=== PROBLEM DESCRIPTION ===
When the string "size" is part of a line below, that line should be copied.

=== RECORDS FOR THIS EXERCISE ===
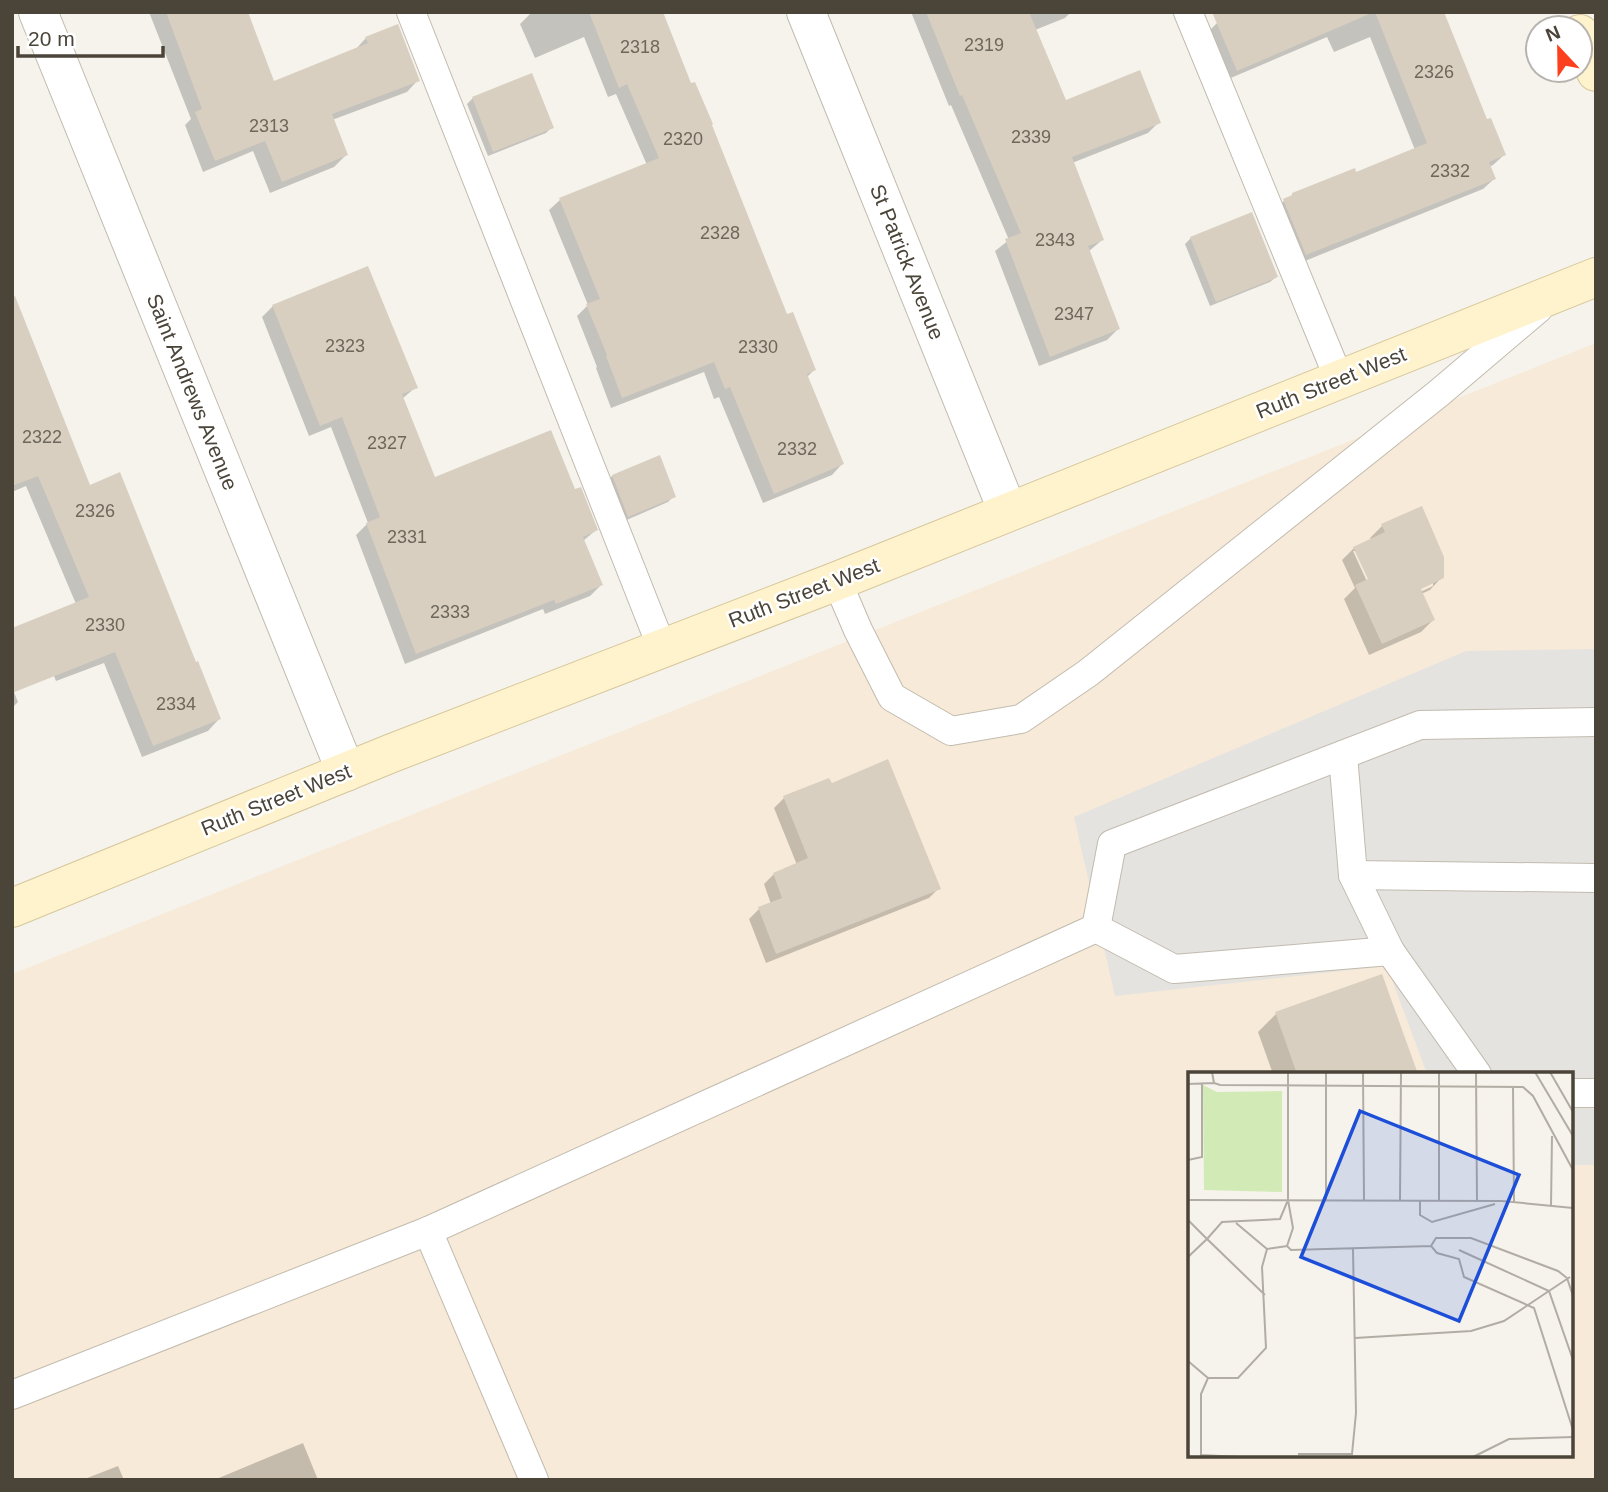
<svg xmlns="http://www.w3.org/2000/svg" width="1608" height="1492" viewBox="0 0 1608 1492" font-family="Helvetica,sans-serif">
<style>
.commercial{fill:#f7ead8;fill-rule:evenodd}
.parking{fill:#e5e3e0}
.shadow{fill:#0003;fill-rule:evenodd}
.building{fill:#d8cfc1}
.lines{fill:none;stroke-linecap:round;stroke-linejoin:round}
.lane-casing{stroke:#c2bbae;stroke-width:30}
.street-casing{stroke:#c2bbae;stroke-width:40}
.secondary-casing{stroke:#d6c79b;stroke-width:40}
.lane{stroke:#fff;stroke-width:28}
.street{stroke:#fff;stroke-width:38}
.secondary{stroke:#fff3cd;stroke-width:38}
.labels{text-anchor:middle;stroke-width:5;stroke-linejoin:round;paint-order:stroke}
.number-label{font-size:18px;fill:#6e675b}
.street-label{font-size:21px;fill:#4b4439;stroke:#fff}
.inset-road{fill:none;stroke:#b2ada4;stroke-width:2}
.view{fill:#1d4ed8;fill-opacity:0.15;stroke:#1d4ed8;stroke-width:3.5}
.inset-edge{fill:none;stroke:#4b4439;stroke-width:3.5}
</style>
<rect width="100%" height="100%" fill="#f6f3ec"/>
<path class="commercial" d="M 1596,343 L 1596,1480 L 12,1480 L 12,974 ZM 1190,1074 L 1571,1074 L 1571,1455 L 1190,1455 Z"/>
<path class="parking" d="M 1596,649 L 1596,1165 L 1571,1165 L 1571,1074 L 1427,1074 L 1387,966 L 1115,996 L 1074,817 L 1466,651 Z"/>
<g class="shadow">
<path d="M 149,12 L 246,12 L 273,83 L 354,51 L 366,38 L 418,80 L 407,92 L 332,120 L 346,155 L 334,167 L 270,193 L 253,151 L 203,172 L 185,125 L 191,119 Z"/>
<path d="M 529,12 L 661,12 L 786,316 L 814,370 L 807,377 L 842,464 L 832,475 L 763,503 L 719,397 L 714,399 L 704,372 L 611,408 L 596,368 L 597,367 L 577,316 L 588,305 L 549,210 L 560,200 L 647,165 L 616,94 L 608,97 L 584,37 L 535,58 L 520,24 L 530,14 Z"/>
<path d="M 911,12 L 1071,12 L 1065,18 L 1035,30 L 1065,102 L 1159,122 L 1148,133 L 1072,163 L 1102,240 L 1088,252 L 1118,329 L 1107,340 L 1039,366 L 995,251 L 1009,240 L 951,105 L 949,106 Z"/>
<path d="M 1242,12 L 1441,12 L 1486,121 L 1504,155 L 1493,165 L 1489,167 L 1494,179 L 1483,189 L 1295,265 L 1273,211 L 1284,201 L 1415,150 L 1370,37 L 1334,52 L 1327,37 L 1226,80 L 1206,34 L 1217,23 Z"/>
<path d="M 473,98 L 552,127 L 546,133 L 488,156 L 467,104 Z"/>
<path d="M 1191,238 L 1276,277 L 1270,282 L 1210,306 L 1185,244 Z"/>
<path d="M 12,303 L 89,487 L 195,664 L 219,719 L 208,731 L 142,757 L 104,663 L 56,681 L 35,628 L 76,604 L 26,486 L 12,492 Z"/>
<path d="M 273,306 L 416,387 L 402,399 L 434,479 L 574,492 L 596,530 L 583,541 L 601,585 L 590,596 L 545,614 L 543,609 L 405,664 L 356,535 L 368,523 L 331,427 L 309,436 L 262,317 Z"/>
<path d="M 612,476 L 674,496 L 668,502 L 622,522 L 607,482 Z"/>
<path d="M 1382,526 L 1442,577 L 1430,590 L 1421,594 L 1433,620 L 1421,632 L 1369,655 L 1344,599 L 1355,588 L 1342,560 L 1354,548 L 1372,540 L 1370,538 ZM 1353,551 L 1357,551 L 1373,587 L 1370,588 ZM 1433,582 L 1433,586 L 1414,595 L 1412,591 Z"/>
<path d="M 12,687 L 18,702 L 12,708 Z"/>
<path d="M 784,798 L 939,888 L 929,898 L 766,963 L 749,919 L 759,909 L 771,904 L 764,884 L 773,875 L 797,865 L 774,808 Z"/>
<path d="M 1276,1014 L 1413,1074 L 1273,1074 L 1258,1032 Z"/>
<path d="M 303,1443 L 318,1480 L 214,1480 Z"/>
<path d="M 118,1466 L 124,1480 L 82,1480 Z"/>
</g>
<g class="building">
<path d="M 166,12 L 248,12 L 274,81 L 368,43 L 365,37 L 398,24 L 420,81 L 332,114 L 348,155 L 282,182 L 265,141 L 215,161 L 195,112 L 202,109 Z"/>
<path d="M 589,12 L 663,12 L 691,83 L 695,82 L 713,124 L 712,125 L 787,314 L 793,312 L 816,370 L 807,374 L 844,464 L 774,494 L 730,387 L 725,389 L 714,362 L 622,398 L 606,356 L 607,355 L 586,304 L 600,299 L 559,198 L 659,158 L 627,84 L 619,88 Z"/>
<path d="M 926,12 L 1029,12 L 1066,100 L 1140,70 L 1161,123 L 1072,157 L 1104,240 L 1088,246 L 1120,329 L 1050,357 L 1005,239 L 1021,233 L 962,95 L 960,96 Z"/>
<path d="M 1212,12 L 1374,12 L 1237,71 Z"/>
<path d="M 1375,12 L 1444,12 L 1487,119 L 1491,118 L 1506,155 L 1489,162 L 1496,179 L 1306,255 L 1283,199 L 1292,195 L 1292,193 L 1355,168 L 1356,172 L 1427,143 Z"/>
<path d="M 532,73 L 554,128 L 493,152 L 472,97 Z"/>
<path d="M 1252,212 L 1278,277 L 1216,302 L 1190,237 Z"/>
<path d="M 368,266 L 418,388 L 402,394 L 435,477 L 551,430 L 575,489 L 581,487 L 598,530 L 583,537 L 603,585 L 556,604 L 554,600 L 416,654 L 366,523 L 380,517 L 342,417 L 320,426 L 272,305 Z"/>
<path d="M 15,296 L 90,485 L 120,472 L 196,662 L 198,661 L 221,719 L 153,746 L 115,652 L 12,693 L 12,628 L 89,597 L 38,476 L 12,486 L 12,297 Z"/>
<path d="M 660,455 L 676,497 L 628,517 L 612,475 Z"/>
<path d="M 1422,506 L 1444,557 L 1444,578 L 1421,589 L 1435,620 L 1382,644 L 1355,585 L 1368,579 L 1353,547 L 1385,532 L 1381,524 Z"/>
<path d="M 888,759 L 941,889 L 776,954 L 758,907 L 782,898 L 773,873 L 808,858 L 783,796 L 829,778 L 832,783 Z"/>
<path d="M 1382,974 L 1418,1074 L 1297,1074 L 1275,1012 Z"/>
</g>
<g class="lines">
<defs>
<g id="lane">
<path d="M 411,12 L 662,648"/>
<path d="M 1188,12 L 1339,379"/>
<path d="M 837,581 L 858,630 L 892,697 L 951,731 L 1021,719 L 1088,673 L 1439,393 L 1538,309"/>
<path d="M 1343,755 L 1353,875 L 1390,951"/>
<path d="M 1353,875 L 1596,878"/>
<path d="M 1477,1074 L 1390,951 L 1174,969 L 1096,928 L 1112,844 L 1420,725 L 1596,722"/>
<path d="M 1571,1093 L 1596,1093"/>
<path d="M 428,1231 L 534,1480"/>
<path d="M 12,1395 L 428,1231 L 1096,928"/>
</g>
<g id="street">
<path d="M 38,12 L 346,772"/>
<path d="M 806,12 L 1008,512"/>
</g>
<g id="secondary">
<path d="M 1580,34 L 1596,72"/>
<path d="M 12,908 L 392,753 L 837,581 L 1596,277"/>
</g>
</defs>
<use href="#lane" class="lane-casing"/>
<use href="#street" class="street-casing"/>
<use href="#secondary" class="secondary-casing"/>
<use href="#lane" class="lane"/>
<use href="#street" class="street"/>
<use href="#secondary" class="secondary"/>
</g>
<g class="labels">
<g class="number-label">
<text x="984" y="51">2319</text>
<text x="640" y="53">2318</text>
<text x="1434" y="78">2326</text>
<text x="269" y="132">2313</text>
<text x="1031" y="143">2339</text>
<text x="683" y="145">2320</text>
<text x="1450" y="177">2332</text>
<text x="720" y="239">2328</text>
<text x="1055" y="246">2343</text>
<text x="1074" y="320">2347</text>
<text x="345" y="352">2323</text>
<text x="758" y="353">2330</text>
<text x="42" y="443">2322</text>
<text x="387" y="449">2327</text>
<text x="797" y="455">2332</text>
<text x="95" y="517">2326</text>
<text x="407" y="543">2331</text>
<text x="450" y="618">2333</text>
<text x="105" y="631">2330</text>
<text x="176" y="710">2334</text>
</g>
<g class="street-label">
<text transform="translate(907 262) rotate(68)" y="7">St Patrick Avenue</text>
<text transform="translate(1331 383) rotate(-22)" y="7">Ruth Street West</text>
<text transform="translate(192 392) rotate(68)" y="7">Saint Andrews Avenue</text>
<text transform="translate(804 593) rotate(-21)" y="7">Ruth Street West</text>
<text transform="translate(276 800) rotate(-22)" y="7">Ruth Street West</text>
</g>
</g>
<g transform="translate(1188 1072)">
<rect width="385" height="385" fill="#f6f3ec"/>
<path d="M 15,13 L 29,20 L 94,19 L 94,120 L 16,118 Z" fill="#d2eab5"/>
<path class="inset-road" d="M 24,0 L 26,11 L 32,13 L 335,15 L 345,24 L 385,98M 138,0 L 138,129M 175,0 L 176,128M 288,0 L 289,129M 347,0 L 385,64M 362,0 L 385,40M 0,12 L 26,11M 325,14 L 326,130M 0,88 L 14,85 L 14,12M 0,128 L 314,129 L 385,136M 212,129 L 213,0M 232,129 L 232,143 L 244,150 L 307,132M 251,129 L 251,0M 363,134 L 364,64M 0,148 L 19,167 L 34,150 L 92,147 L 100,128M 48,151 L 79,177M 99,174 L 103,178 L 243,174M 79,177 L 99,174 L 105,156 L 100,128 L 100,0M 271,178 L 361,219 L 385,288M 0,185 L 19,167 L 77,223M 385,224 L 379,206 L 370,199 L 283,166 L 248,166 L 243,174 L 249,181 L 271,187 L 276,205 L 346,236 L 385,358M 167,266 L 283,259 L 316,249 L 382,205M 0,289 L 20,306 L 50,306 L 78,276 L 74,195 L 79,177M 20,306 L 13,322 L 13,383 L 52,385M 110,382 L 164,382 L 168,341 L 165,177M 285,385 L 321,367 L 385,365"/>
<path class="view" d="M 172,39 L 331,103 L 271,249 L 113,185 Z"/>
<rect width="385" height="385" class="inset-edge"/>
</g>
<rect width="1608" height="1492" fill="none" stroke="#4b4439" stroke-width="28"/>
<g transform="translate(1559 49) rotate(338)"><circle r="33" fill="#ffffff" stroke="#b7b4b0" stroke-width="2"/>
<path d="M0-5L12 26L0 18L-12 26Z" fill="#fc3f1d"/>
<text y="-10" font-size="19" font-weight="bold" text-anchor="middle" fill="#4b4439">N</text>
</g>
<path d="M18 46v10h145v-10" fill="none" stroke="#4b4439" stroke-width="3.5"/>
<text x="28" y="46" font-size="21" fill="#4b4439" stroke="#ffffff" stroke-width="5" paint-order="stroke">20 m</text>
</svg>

=== EXERCISE ANSWER ===
.number-label{font-size:18px;fill:#6e675b}
.street-label{font-size:21px;fill:#4b4439;stroke:#fff}
<text y="-10" font-size="19" font-weight="bold" text-anchor="middle" fill="#4b4439">N</text>
<text x="28" y="46" font-size="21" fill="#4b4439" stroke="#ffffff" stroke-width="5" paint-order="stroke">20 m</text>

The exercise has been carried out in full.